-------- RECORDS TO PROCESS

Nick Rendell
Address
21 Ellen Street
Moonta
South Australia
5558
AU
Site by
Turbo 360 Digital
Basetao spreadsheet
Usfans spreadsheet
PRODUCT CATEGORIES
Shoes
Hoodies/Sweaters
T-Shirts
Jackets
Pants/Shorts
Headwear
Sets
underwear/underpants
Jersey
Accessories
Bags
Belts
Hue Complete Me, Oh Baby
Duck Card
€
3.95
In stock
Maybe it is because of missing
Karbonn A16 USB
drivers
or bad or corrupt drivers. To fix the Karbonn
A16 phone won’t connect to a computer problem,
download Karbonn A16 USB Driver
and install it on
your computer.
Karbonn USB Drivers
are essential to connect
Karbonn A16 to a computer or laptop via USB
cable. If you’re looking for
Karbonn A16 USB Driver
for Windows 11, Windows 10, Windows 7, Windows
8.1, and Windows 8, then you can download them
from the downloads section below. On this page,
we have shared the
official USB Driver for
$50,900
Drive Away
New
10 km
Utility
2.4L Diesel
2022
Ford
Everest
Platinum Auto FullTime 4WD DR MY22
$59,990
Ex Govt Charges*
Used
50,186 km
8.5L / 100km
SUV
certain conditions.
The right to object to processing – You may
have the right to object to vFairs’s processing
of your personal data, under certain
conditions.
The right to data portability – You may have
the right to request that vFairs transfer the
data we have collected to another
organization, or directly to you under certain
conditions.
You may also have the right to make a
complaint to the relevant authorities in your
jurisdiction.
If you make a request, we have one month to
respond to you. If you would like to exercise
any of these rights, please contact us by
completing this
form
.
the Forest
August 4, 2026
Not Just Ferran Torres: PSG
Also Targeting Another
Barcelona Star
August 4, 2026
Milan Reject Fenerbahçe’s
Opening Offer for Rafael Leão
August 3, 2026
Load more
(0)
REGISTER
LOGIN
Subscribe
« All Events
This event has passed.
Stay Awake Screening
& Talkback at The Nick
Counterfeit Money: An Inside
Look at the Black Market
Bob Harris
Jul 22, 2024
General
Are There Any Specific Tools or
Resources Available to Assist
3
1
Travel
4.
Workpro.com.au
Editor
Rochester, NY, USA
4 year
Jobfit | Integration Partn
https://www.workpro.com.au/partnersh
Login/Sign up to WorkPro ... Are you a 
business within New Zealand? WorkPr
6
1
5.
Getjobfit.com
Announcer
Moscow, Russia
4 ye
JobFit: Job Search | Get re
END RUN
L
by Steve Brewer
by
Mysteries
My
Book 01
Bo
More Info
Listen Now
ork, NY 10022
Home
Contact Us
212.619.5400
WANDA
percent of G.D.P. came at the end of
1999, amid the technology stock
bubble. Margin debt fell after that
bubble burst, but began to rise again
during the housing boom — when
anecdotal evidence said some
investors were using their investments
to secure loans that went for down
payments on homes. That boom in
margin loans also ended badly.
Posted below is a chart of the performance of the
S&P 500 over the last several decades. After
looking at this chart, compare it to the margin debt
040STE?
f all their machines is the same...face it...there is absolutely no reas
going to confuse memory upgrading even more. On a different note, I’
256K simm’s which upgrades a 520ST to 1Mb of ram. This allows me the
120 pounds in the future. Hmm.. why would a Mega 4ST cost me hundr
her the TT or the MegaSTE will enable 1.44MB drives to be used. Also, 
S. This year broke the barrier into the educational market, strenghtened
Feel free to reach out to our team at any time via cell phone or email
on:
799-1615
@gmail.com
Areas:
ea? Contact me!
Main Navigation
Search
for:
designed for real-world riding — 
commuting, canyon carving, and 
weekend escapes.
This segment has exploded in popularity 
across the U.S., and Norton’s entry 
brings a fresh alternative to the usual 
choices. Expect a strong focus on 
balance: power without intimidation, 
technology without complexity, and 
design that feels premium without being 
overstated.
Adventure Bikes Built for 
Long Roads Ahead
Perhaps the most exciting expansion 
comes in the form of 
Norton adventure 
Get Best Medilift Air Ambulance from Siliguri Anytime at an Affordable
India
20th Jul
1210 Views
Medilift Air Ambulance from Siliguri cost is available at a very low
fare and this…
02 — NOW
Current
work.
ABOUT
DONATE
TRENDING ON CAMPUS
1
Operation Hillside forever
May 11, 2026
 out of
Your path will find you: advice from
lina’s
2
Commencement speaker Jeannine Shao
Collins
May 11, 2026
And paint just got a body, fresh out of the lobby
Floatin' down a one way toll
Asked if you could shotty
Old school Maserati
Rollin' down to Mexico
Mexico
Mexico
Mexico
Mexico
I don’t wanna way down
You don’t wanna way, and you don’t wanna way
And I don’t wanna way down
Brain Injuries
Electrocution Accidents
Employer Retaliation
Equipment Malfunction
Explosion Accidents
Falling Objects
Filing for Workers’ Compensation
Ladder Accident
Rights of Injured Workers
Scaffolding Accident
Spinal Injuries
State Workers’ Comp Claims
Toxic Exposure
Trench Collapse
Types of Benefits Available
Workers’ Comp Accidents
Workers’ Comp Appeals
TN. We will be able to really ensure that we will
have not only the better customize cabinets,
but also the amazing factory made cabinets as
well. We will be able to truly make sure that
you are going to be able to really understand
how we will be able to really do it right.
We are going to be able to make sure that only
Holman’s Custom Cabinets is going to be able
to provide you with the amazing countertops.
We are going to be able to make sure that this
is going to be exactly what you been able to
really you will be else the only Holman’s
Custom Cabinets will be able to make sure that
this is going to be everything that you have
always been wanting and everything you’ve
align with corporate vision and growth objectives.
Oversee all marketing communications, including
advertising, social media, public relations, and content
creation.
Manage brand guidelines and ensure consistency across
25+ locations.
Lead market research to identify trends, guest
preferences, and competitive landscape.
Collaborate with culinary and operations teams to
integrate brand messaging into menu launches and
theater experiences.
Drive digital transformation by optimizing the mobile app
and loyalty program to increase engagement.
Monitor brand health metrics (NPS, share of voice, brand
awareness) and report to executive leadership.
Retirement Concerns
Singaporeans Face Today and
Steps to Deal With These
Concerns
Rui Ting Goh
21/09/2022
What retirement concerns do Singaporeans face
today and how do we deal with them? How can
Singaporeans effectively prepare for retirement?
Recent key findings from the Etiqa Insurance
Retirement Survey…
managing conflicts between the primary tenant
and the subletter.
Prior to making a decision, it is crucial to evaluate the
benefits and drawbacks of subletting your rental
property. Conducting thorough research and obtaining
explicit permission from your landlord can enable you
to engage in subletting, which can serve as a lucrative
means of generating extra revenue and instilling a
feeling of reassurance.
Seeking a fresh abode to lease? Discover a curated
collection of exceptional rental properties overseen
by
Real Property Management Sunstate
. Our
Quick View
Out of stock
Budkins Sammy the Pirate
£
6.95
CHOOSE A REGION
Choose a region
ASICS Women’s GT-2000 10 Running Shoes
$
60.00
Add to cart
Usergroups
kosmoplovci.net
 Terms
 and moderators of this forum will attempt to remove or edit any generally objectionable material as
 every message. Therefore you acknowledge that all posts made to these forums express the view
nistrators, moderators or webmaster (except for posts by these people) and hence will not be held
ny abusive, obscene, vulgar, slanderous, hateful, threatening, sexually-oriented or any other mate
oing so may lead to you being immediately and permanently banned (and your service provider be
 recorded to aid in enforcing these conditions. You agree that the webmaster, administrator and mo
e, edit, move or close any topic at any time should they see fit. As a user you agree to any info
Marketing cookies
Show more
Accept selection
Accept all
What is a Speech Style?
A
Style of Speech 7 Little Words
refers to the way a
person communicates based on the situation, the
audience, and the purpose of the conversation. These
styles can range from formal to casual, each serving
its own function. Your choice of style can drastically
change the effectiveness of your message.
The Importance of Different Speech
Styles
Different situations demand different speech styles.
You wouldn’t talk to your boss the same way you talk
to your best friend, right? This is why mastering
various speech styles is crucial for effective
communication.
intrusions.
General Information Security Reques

----------------

- [HOW TO COMPLETE THIS TASK]
A verbatim copy of all the records is to be produced.

- [ANSWER SECTION]
Nick Rendell
Address
21 Ellen Street
Moonta
South Australia
5558
AU
Site by
Turbo 360 Digital
Basetao spreadsheet
Usfans spreadsheet
PRODUCT CATEGORIES
Shoes
Hoodies/Sweaters
T-Shirts
Jackets
Pants/Shorts
Headwear
Sets
underwear/underpants
Jersey
Accessories
Bags
Belts
Hue Complete Me, Oh Baby
Duck Card
€
3.95
In stock
Maybe it is because of missing
Karbonn A16 USB
drivers
or bad or corrupt drivers. To fix the Karbonn
A16 phone won’t connect to a computer problem,
download Karbonn A16 USB Driver
and install it on
your computer.
Karbonn USB Drivers
are essential to connect
Karbonn A16 to a computer or laptop via USB
cable. If you’re looking for
Karbonn A16 USB Driver
for Windows 11, Windows 10, Windows 7, Windows
8.1, and Windows 8, then you can download them
from the downloads section below. On this page,
we have shared the
official USB Driver for
$50,900
Drive Away
New
10 km
Utility
2.4L Diesel
2022
Ford
Everest
Platinum Auto FullTime 4WD DR MY22
$59,990
Ex Govt Charges*
Used
50,186 km
8.5L / 100km
SUV
certain conditions.
The right to object to processing – You may
have the right to object to vFairs’s processing
of your personal data, under certain
conditions.
The right to data portability – You may have
the right to request that vFairs transfer the
data we have collected to another
organization, or directly to you under certain
conditions.
You may also have the right to make a
complaint to the relevant authorities in your
jurisdiction.
If you make a request, we have one month to
respond to you. If you would like to exercise
any of these rights, please contact us by
completing this
form
.
the Forest
August 4, 2026
Not Just Ferran Torres: PSG
Also Targeting Another
Barcelona Star
August 4, 2026
Milan Reject Fenerbahçe’s
Opening Offer for Rafael Leão
August 3, 2026
Load more
(0)
REGISTER
LOGIN
Subscribe
« All Events
This event has passed.
Stay Awake Screening
& Talkback at The Nick
Counterfeit Money: An Inside
Look at the Black Market
Bob Harris
Jul 22, 2024
General
Are There Any Specific Tools or
Resources Available to Assist
3
1
Travel
4.
Workpro.com.au
Editor
Rochester, NY, USA
4 year
Jobfit | Integration Partn
https://www.workpro.com.au/partnersh
Login/Sign up to WorkPro ... Are you a 
business within New Zealand? WorkPr
6
1
5.
Getjobfit.com
Announcer
Moscow, Russia
4 ye
JobFit: Job Search | Get re
END RUN
L
by Steve Brewer
by
Mysteries
My
Book 01
Bo
More Info
Listen Now
ork, NY 10022
Home
Contact Us
212.619.5400
WANDA
percent of G.D.P. came at the end of
1999, amid the technology stock
bubble. Margin debt fell after that
bubble burst, but began to rise again
during the housing boom — when
anecdotal evidence said some
investors were using their investments
to secure loans that went for down
payments on homes. That boom in
margin loans also ended badly.
Posted below is a chart of the performance of the
S&P 500 over the last several decades. After
looking at this chart, compare it to the margin debt
040STE?
f all their machines is the same...face it...there is absolutely no reas
going to confuse memory upgrading even more. On a different note, I’
256K simm’s which upgrades a 520ST to 1Mb of ram. This allows me the
120 pounds in the future. Hmm.. why would a Mega 4ST cost me hundr
her the TT or the MegaSTE will enable 1.44MB drives to be used. Also, 
S. This year broke the barrier into the educational market, strenghtened
Feel free to reach out to our team at any time via cell phone or email
on:
799-1615
@gmail.com
Areas:
ea? Contact me!
Main Navigation
Search
for:
designed for real-world riding — 
commuting, canyon carving, and 
weekend escapes.
This segment has exploded in popularity 
across the U.S., and Norton’s entry 
brings a fresh alternative to the usual 
choices. Expect a strong focus on 
balance: power without intimidation, 
technology without complexity, and 
design that feels premium without being 
overstated.
Adventure Bikes Built for 
Long Roads Ahead
Perhaps the most exciting expansion 
comes in the form of 
Norton adventure 
Get Best Medilift Air Ambulance from Siliguri Anytime at an Affordable
India
20th Jul
1210 Views
Medilift Air Ambulance from Siliguri cost is available at a very low
fare and this…
02 — NOW
Current
work.
ABOUT
DONATE
TRENDING ON CAMPUS
1
Operation Hillside forever
May 11, 2026
 out of
Your path will find you: advice from
lina’s
2
Commencement speaker Jeannine Shao
Collins
May 11, 2026
And paint just got a body, fresh out of the lobby
Floatin' down a one way toll
Asked if you could shotty
Old school Maserati
Rollin' down to Mexico
Mexico
Mexico
Mexico
Mexico
I don’t wanna way down
You don’t wanna way, and you don’t wanna way
And I don’t wanna way down
Brain Injuries
Electrocution Accidents
Employer Retaliation
Equipment Malfunction
Explosion Accidents
Falling Objects
Filing for Workers’ Compensation
Ladder Accident
Rights of Injured Workers
Scaffolding Accident
Spinal Injuries
State Workers’ Comp Claims
Toxic Exposure
Trench Collapse
Types of Benefits Available
Workers’ Comp Accidents
Workers’ Comp Appeals
TN. We will be able to really ensure that we will
have not only the better customize cabinets,
but also the amazing factory made cabinets as
well. We will be able to truly make sure that
you are going to be able to really understand
how we will be able to really do it right.
We are going to be able to make sure that only
Holman’s Custom Cabinets is going to be able
to provide you with the amazing countertops.
We are going to be able to make sure that this
is going to be exactly what you been able to
really you will be else the only Holman’s
Custom Cabinets will be able to make sure that
this is going to be everything that you have
always been wanting and everything you’ve
align with corporate vision and growth objectives.
Oversee all marketing communications, including
advertising, social media, public relations, and content
creation.
Manage brand guidelines and ensure consistency across
25+ locations.
Lead market research to identify trends, guest
preferences, and competitive landscape.
Collaborate with culinary and operations teams to
integrate brand messaging into menu launches and
theater experiences.
Drive digital transformation by optimizing the mobile app
and loyalty program to increase engagement.
Monitor brand health metrics (NPS, share of voice, brand
awareness) and report to executive leadership.
Retirement Concerns
Singaporeans Face Today and
Steps to Deal With These
Concerns
Rui Ting Goh
21/09/2022
What retirement concerns do Singaporeans face
today and how do we deal with them? How can
Singaporeans effectively prepare for retirement?
Recent key findings from the Etiqa Insurance
Retirement Survey…
managing conflicts between the primary tenant
and the subletter.
Prior to making a decision, it is crucial to evaluate the
benefits and drawbacks of subletting your rental
property. Conducting thorough research and obtaining
explicit permission from your landlord can enable you
to engage in subletting, which can serve as a lucrative
means of generating extra revenue and instilling a
feeling of reassurance.
Seeking a fresh abode to lease? Discover a curated
collection of exceptional rental properties overseen
by
Real Property Management Sunstate
. Our
Quick View
Out of stock
Budkins Sammy the Pirate
£
6.95
CHOOSE A REGION
Choose a region
ASICS Women’s GT-2000 10 Running Shoes
$
60.00
Add to cart
Usergroups
kosmoplovci.net
 Terms
 and moderators of this forum will attempt to remove or edit any generally objectionable material as
 every message. Therefore you acknowledge that all posts made to these forums express the view
nistrators, moderators or webmaster (except for posts by these people) and hence will not be held
ny abusive, obscene, vulgar, slanderous, hateful, threatening, sexually-oriented or any other mate
oing so may lead to you being immediately and permanently banned (and your service provider be
 recorded to aid in enforcing these conditions. You agree that the webmaster, administrator and mo
e, edit, move or close any topic at any time should they see fit. As a user you agree to any info
Marketing cookies
Show more
Accept selection
Accept all
What is a Speech Style?
A
Style of Speech 7 Little Words
refers to the way a
person communicates based on the situation, the
audience, and the purpose of the conversation. These
styles can range from formal to casual, each serving
its own function. Your choice of style can drastically
change the effectiveness of your message.
The Importance of Different Speech
Styles
Different situations demand different speech styles.
You wouldn’t talk to your boss the same way you talk
to your best friend, right? This is why mastering
various speech styles is crucial for effective
communication.
intrusions.
General Information Security Reques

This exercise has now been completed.